И было бы наивно думать, что эта анархия взглядов -- удел одних философов и теоретиков: философы и теоретики -- агенты "самодвижущейся" мысли, их разноречия менее всего случайны. История свидетельствует, что социальная жизнь пронизана противоречиями, пропитана борьбой. Очевидно, борющиеся стороны по-разному взирают на "прогресс", на его общие очертания и частные проявления, -- каждая по своему. Наполеон понимал прогресс иначе, чем современные ему европейские монархи, Бисмарк иначе, чем Бебель, и Ленин -- чем Вильсон. Вражда интересов неразрывна с тяжбой мнений. Что одним лучше, то другим хуже. И выходит, что и в истории мысли, и в истории жизни человечества содержание идеи прогресса всегда густо окрашивалось в субъективные, переменчивые тона. Иные времена -- иные песни.
Конечно, это еще не опрокидывает идеи прогресса, не гасит ее объективной значимости, -- подобно тому, как множественность этических обычаев и верований на протяжении человеческой истории не может логически поколебать формального принципа нравственности; философы доказывают эту истину достаточно убедительно. Но все же остается бесспорным, что теоретики исторической науки доселе ищут понятие прогресса, а практики политической жизни не перестают нащупывать его прихотливые пути в живой, иррациональной стихии конкретной исторической действительности.
4.
Однако, разве нет некоторых прочных, незыблемых, самоочевидных положений, которые могли бы стать основой теории прогресса?

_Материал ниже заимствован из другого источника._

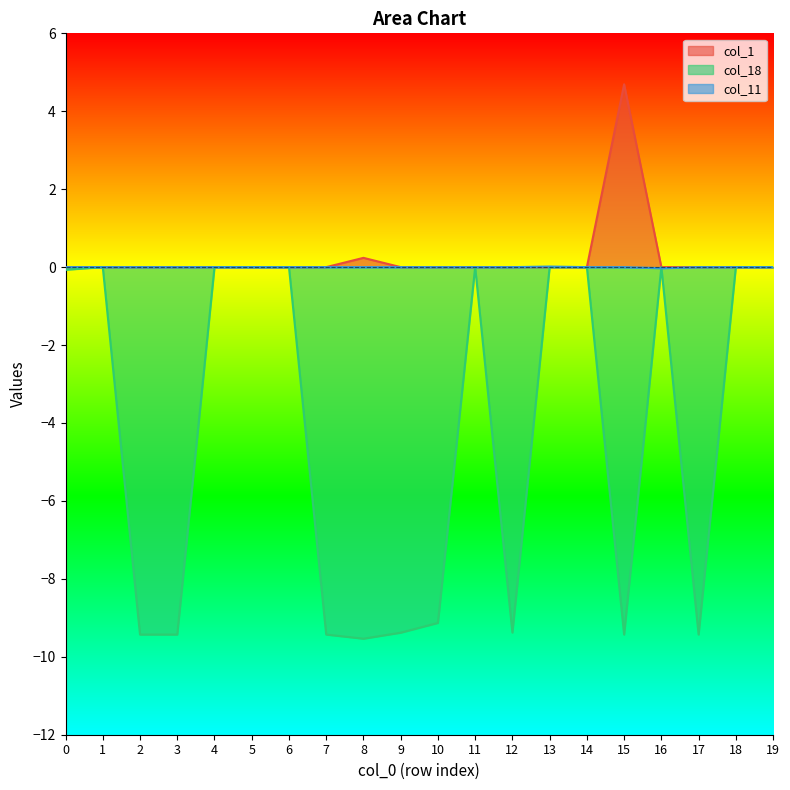

How many values in the col_11 series exceed 0?

1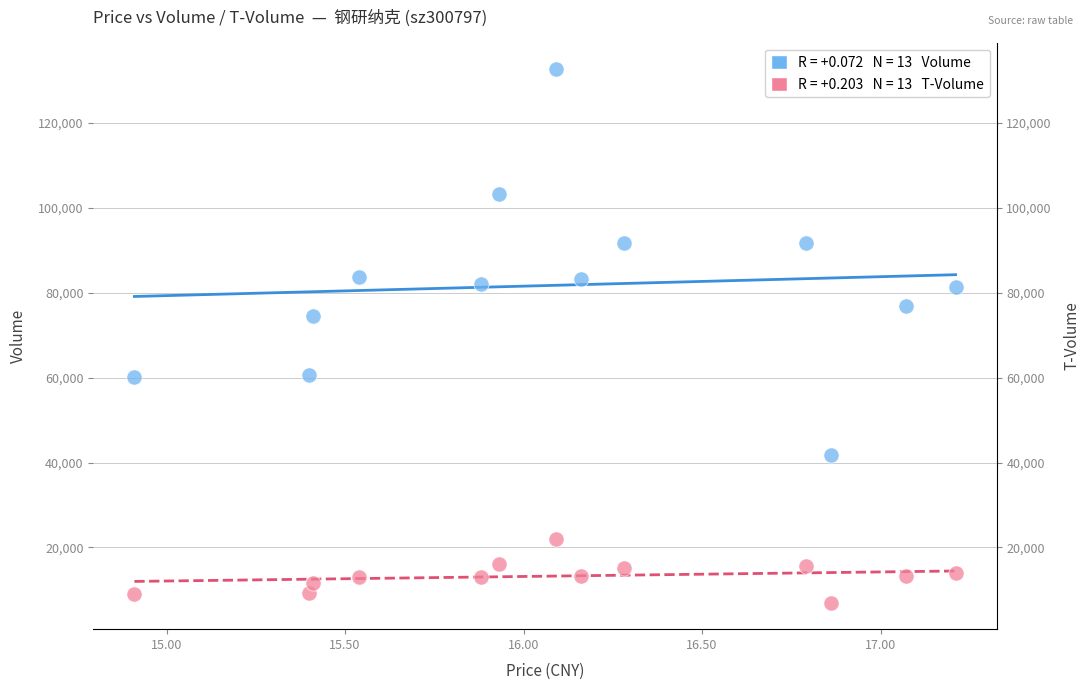

Across all series, what Y value is closest to 69846?

74471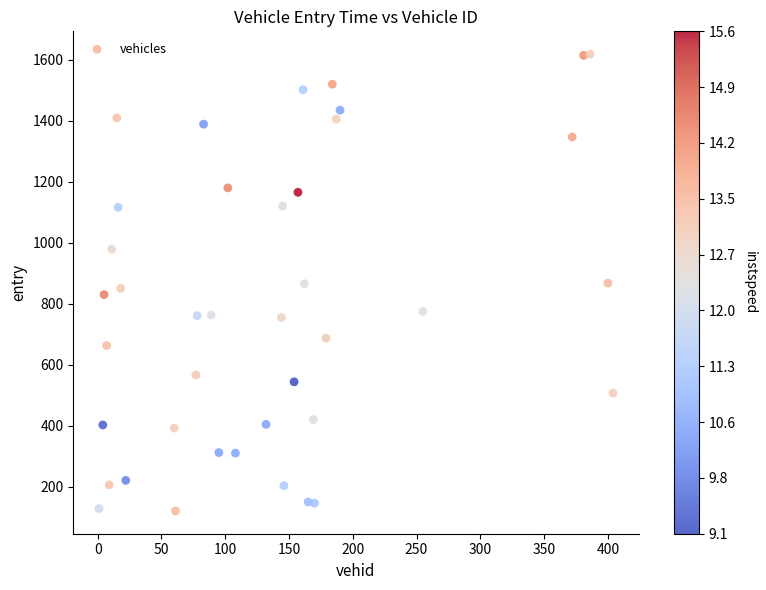

What is the range of X values (max minus min)?

403.0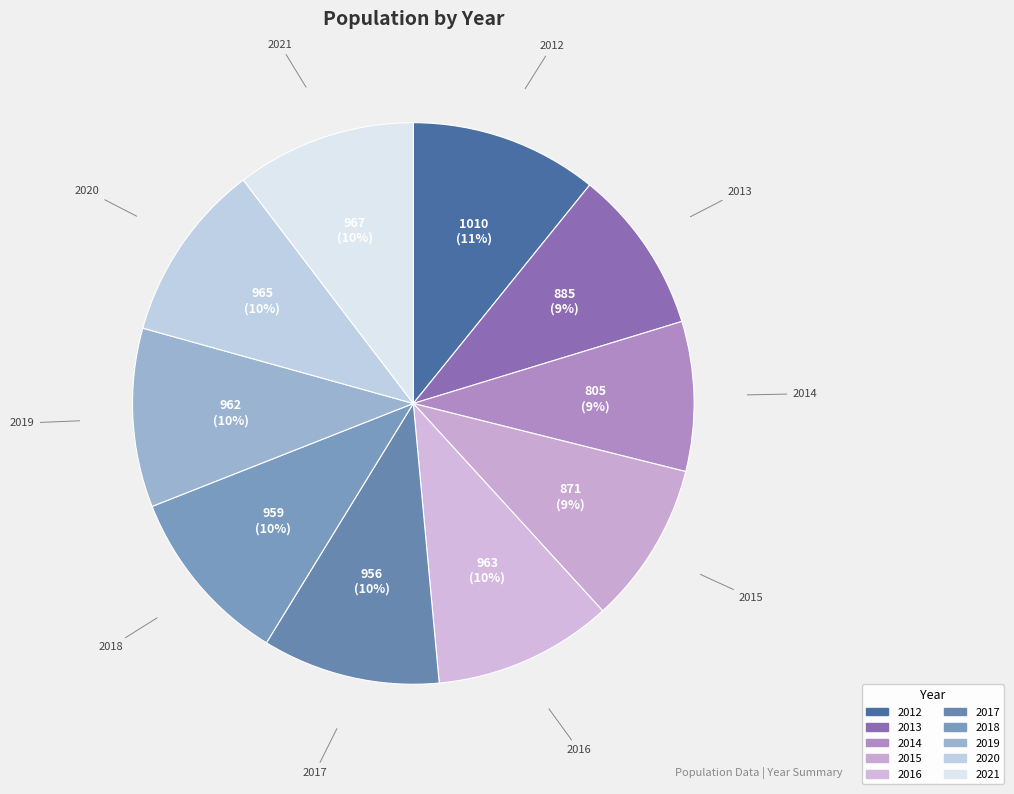

Which category has the biggest portion of the pie?

2012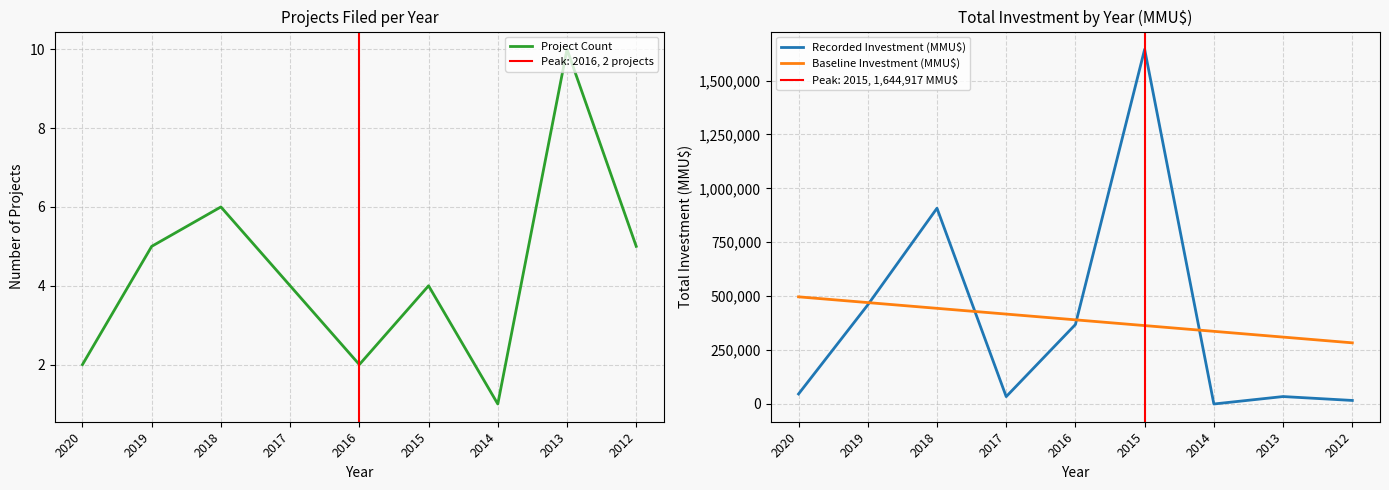

Count the Project Count values in the range 2 to 5.

6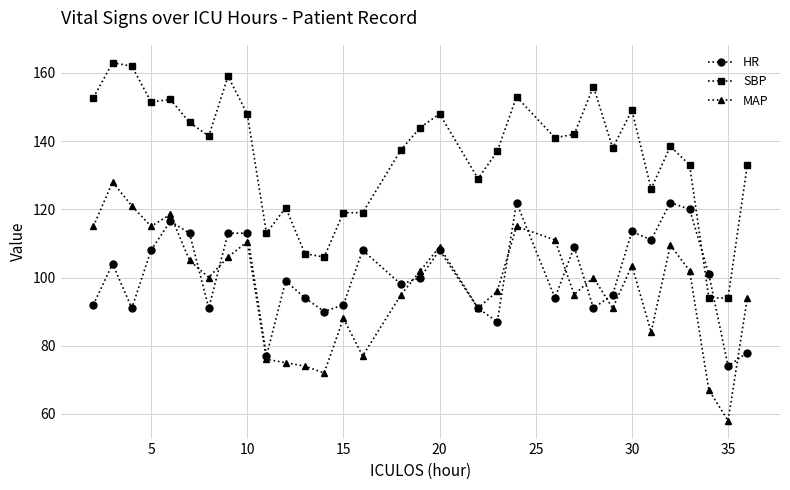

Rank the series by their maximum value, from lowest to highest.

HR, MAP, SBP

Само собою напрашивается одно такое положение: общее благо, общее счастье. По формуле Бентама, -- "наибольшее счастье наибольшего числа людей". Разве прогресс не есть реализация всеобщего счастья, благополучия? Уменьшение, а то и вовсе ликвидация страданий?
Но философская критика уже достаточно развенчала этот мнимо самоочевидный принцип. Что такое счастье? Трудно найти понятие более зыбкое и субъективное. Счастье -- в довольстве. Руссо полагал, что счастливее всех были первобытные люди, не тронутые культурой. Многие считают, что счастливейшая пора жизни -детство, т. е. стадия развития организма, биологически отнюдь не "высшая". Диоген был абсолютно счастлив в своей бочке, Серафим Саровский -- в своем лесном одиночестве. Древний поэт утверждал, что "величайшее, первое благо -совсем не рождаться, второе, -- родившись, умереть поскорей". Дело -- в потребностях, в индивидуальных, социальных, исторически текучих вкусах. Один видит высшее счастье в борьбе и смерти за идеал, другой -- в угашении воли и отрешенном самоуглублении, третий -- в изобилии благ земных. Счастье счастью рознь. Будет ли прогрессом всеобщее уравнение в повальной сытости и поголовном животном довольстве, в радостях зеленого пастбища? Невольно вспоминается характеристика "последнего человека" у Ницше:
"Земля стала маленькой, и по ней прыгает последний человек, делающий все маленьким. Его род неистребим, как земляная блоха; последний человек живет дольше всех.
Что такое любовь? Что такое творчество? Стремление? Что такое звезда? -так вопрошает последний человек и моргает. Счастье найдено нами! -- говорят последние люди, и моргают".
Неужели такое счастье может считаться достойной целью истории?
Оно достигается слишком дорогими средствами: духовной деградацией, оскудением, "оскотиниванием" человека. Вряд ли следует объявлять его результатом прогресса; скорее, оно -- плод вырождения.
Следовательно, не всякое счастье тождественно совершенству. Недаром философы часто говорят о воспитывающей и возвышающей роли страдания: "страдание -- быстрейший конь, влекущий нас к совершенству". Общеизвестен пушкинский стих: "я жить хочу, чтоб мыслить и страдать". Тема Песни Судьбы у Блока: "сердцу закон непреложный: радость, страданье -- одно". И старец Зосима учил: "в горе счастья ищи".
Помимо своей неуловимой неопределенности и своего этически двусмысленного значения, всеобщее безоблачное счастье есть заведомая невозможность. Это понимал и Бентам, вводя ограничительные определения в свою формулу. Всеобщее абсолютное счастье -- утопия, так пусть же будет возможно более полное счастье большинства. Но Бентаму справедливо указывали, что, идя на компромисс, он неизбежно попадал в круг новых сложнейших вопросов: а как же быть с меньшинством? Можно ли жертвовать во имя счастья большинства человеческой личностью? Нужно ли принимать во внимание интересы грядущих поколений? Как подсчитать удовольствия и горести, свести их баланс и т. д.? Счастье, таким образом, становится уже не верховным, а подчиненным элементом в идейном инвентаре этической системы.